I went to the modern art gallery and IMAX cinema and watched an enjoyable though cheesy movie about coral reefs and I shat myself during the trailer when a giant lion appeared on screen!

I had a funny encounter in a Chinese restaurant too. A dish was described as having “meat” so I asked:
“what meat is it?”
“but what sort of meat?”
“meat meat”
“I mean from what animal?”
“yes, meat from an animal”
I still ate it whatever it was.

The modern art gallery was interesting…(I swear these aren’t homicides)
Gone Commando

Gone for a swim


Mad Hatter's Tea Party

This wasn’t in the Modern Art Gallery but a creepy discarded shopping trolley on a main street. It is surely worthy of inclusion at the gallery though!

A shopping trolley discarded on a busy street

A car almost hit me while crossing a road, I said to Caspar, “Hey! I had a green light!” he replied “but he had a green light too!” So that was my introduction to how traffic works outside of Britain.

I noticed lots of Swedish flags on buildings while I was there…are the Swedes a patriotic nation then I wonder?

Swedish + points:

• cute girls who speak alluring and far better English than most Glasgow girls!
• power saving escalators, which only operate when you stand on the pressure pad thingies
• toilets with 2 flush settings
• Free maps of towns in bus stations etc.
• Foodstuffs called Plopp, Japp and Nogger
Don't Plopp some Kex on your Japp

Must i fart again?

• The language:
slut = finished
fart = speed
fartyg = boat / ship
infart = entrance (for vehicles)
utfart = exit (for vehicles)
bra = good
fukt = damp
hiss = elevator

Swedish – points:

• Shops & cafes only stock light beers (under 3.5%) pussies!
• Big insects, big grasshoppers, big slugs, big dragonflies, big flies!
• Those horrid “salt” sweets/candies
• cafes/bars play all the same shite music they play here!

Good Fun. A very enjoyable holiday, I want to go back to Norberg next year, only I want to be playing there instead!

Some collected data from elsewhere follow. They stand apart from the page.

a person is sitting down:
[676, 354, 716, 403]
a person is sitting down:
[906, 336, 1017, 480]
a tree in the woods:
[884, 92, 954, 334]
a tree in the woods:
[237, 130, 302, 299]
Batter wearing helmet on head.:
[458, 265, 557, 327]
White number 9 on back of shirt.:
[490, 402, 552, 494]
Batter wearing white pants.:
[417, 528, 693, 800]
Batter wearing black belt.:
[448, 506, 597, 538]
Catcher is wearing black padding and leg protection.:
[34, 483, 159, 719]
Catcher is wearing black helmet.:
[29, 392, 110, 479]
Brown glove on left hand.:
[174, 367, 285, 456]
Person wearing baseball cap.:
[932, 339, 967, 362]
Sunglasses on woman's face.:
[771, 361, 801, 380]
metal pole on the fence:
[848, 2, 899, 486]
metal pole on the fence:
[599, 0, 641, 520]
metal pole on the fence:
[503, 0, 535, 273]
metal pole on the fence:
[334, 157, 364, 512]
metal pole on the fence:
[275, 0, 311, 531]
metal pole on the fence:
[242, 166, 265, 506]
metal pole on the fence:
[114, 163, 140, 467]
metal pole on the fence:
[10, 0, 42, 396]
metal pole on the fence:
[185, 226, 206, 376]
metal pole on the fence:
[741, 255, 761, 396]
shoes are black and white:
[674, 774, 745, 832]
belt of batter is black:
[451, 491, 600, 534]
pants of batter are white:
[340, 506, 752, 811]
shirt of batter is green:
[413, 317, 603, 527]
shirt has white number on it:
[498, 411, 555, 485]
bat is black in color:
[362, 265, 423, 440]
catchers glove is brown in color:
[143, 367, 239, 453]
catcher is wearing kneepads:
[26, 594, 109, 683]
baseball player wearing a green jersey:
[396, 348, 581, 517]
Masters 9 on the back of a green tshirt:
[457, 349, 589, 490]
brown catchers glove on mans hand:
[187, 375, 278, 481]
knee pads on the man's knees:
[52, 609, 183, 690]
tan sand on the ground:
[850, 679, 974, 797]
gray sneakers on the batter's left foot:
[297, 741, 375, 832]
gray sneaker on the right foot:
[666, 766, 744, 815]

WTF is it with life!? In the past three years the only place I travelled to was London for just a day and then in the space of 3 weeks I was in Edinburgh, Fort William, Durham and Sweden…and after being unemployed for months, without any luck I have 3 interviews in 1 week! And as for the interview I had yesterday, the interviewer told me there was only 1 other guy interested in the job, so it was between me and him, so I was talking to one of my friends today…turns out he was the other guy and he got the job! D’oh!